There are signs Starbucks is, perhaps, rapidly gaining an appreciation for the complexity of this task. The company has, in three weeks, moved from its original announcement of a day of implicit-bias training, in collaboration with advisors including Bryan Stevenson of the Equal Justice Initiative, Sherrilyn Ifill of the NAACP Legal Defense and Educational Fund, and Heather McGhee of Demos, to a description of comprehensive reform, and, according to McGhee, a commitment to identifying metrics and ongoing monitoring and evaluation.* When I spoke with McGhee, she told me that the advisors have also connected Starbucks with social scientists who focus on this domain. “We all knew there is specialized knowledge; there are people who have dedicated their lives to this who need to be consulted,” she said. The company’s most recent public announcement states it will be working specifically with experts in antibias training.
One of the biggest challenges may be one of timing: The company’s feeling of urgency is apparent, but the due diligence required to create something actually meaningful takes time. Starbucks has run into trouble with an ambitious race-related initiative before; its 2015 “Race Together” campaign was immediately and heavily criticized. But McGhee’s description of the May 29 event as a “launch” suggests that this time Starbucks is taking a more deliberate approach. Beyond the training, says Patrick Forscher, a University of Arkansas psychologist who was part of the Madison training, “if Starbucks makes an ongoing investment in improving the climate in stores, in ongoing monitoring, that sends a good message to customers and employees, and sets norms that they take this seriously.”

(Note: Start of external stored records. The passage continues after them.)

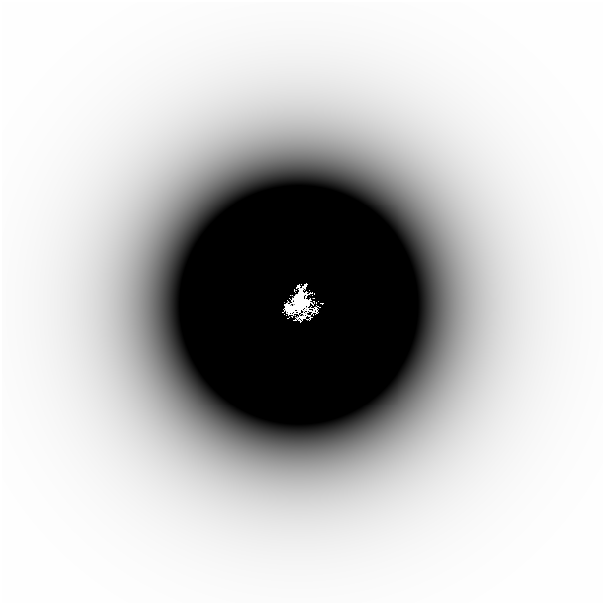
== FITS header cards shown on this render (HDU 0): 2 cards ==
NAXIS1  =                  601
NAXIS2  =                  601

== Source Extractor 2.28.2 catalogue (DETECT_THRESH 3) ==
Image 601 x 601 px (HDU 0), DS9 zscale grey, 1 PNG px = 1 image px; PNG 605 x 605 px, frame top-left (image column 1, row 601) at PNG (2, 2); no overlay
Background -5.65e-05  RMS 3.1e-05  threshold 9.31e-05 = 3 sigma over >= 5 px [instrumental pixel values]
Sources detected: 3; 1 with non-positive FLUX_AUTO (blend fragments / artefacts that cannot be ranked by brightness) is not listed; the other 2 listed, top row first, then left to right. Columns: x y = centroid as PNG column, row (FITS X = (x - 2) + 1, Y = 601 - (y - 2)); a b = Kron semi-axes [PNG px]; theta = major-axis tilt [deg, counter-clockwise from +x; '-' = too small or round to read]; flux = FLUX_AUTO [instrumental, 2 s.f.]
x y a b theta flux
301 303 21 16 -76 4
288 308 9 6 -43 2.1
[1 non-positive-flux detection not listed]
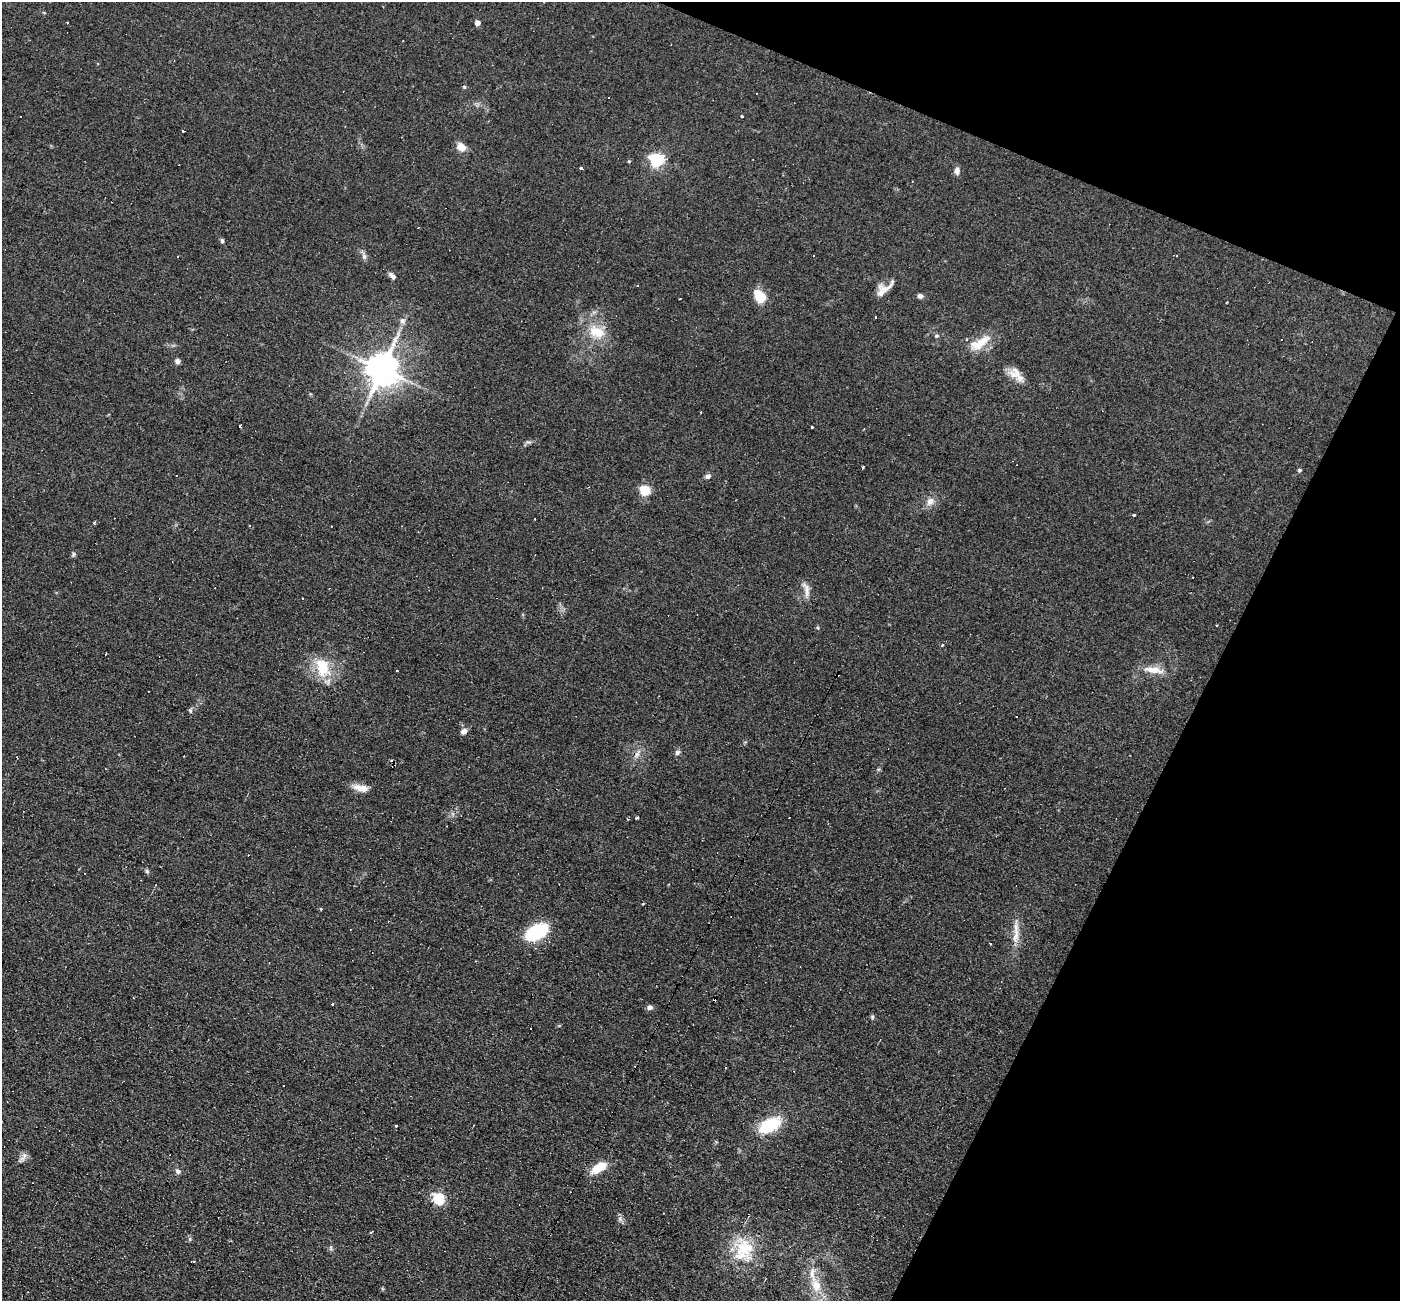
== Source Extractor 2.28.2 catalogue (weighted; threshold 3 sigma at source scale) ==
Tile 8 of 4 x 4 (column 4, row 2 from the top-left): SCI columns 4193-5590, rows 2869-4167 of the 5590 x 5602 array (HDU 1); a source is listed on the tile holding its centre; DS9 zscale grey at full resolution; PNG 1402 x 1303 px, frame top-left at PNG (2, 2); no overlay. Shown black and unused: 20% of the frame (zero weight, under 2 of 3 exposures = <1% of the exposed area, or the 3 px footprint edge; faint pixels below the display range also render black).
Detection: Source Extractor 2.28.2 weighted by HDU 2 'WHT'; one run over the whole footprint, this tile lists its part. Background 0.0814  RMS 0.0088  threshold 0.0394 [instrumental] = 3 sigma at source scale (4.5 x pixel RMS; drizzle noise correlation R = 1.50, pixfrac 1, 0.05/0.05 arcsec/px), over >= 5 px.
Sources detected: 95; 26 cosmic-ray / hot-pixel residue — not listed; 1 inside a brighter listed object's ellipse — not listed separately; the other 68 listed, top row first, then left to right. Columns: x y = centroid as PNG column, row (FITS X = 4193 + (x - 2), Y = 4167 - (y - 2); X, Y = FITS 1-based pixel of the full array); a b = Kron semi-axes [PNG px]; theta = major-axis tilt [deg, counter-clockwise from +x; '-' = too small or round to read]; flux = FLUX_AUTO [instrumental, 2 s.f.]
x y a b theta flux
67 23 2 2 - 0.85
477 23 5 4 - 5.3
403 41 2 2 - 0.64
464 87 5 3 - 0.97
742 116 3 3 - 2.3
461 147 10 8 -33 8.7
656 160 6 6 - 160
629 161 4 4 - 0.88
581 168 4 3 - 3.5
957 171 10 7 -85 3.5
222 241 6 4 -87 1.6
364 257 8 6 -71 2.5
392 276 11 5 -35 2.8
884 289 23 10 33 9.2
759 296 17 11 -54 16
920 296 7 6 - 2.7
1226 302 2 2 - 0.99
876 317 3 3 - 4.1
402 321 8 7 - 3.2
597 332 22 14 -23 20
937 336 6 5 - 1.5
980 343 32 12 31 18
177 361 6 6 - 2.8
382 369 10 9 - 1900
1016 373 18 15 -26 10
240 426 3 2 - 5.4
812 427 3 3 - 2.1
863 467 3 2 - 1.2
1299 470 5 4 - 1.4
708 476 8 6 41 2.5
645 490 5 5 - 57
930 501 12 9 48 6.1
1134 515 3 3 - 2.7
73 554 6 5 - 1.5
806 589 22 7 -75 6
302 598 3 2 - 0.72
818 628 5 3 - 0.88
106 654 3 2 - 1.2
322 667 28 19 -81 27
1153 670 27 9 -7 12
397 671 3 2 - 0.85
190 711 7 5 -88 1.7
464 731 8 6 31 3.6
677 752 7 6 - 2.3
637 754 9 6 54 3.5
360 788 20 7 -14 9
637 817 3 3 - 2.3
627 819 4 2 - 0.68
147 871 6 5 - 1.4
537 932 20 12 29 63
1016 936 24 8 82 10
991 944 3 2 - 2.2
332 1004 3 3 - 1.6
650 1007 6 5 - 3
872 1017 5 5 - 1.3
531 1029 3 3 - 8.7
726 1068 3 2 - 1.1
284 1085 3 3 - 1.3
769 1125 19 11 28 45
395 1126 3 3 - 2.8
23 1157 15 6 52 3.6
599 1168 18 8 33 19
178 1171 7 6 - 2.4
439 1199 16 14 -56 16
620 1219 6 5 - 2.1
371 1232 3 2 - 1.1
744 1248 35 26 -73 40
816 1286 18 11 -69 16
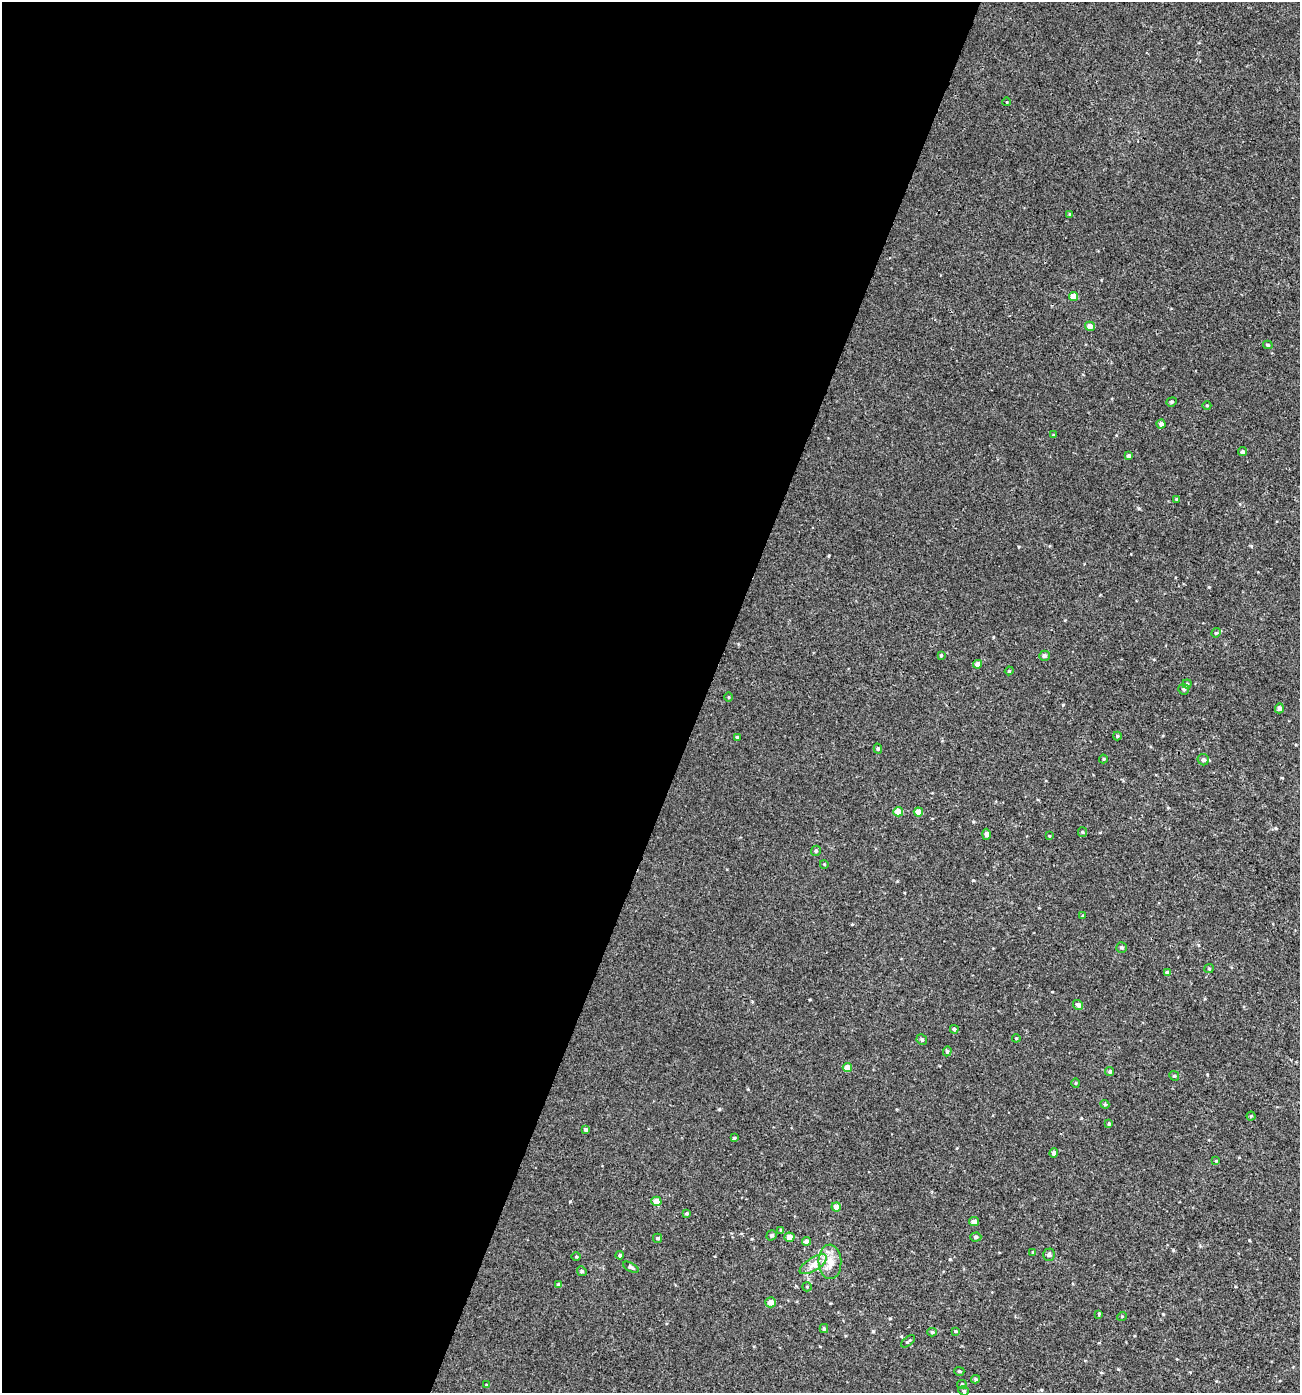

Social scientists like Devine who have developed effective trainings have made clear that because the problems of prejudice and discrimination are so massive, trainings like these can only be one small piece. On the individual level, too, a training is only a first step in reckoning with bias: Transforming one’s relationship with deeply rooted stereotypes requires a vigilant attention that develops over time, the way a building a muscle’s strength requires regular practice and repetition.
If Starbucks does take this work seriously, the company has an unusual opportunity—an opportunity, as McGhee put it, to answer the question, “What does it truly mean to be an anti-racist institution?”
* This article previously misidentified Sherrilyn Ifill's institutional affiliation. We regret the error.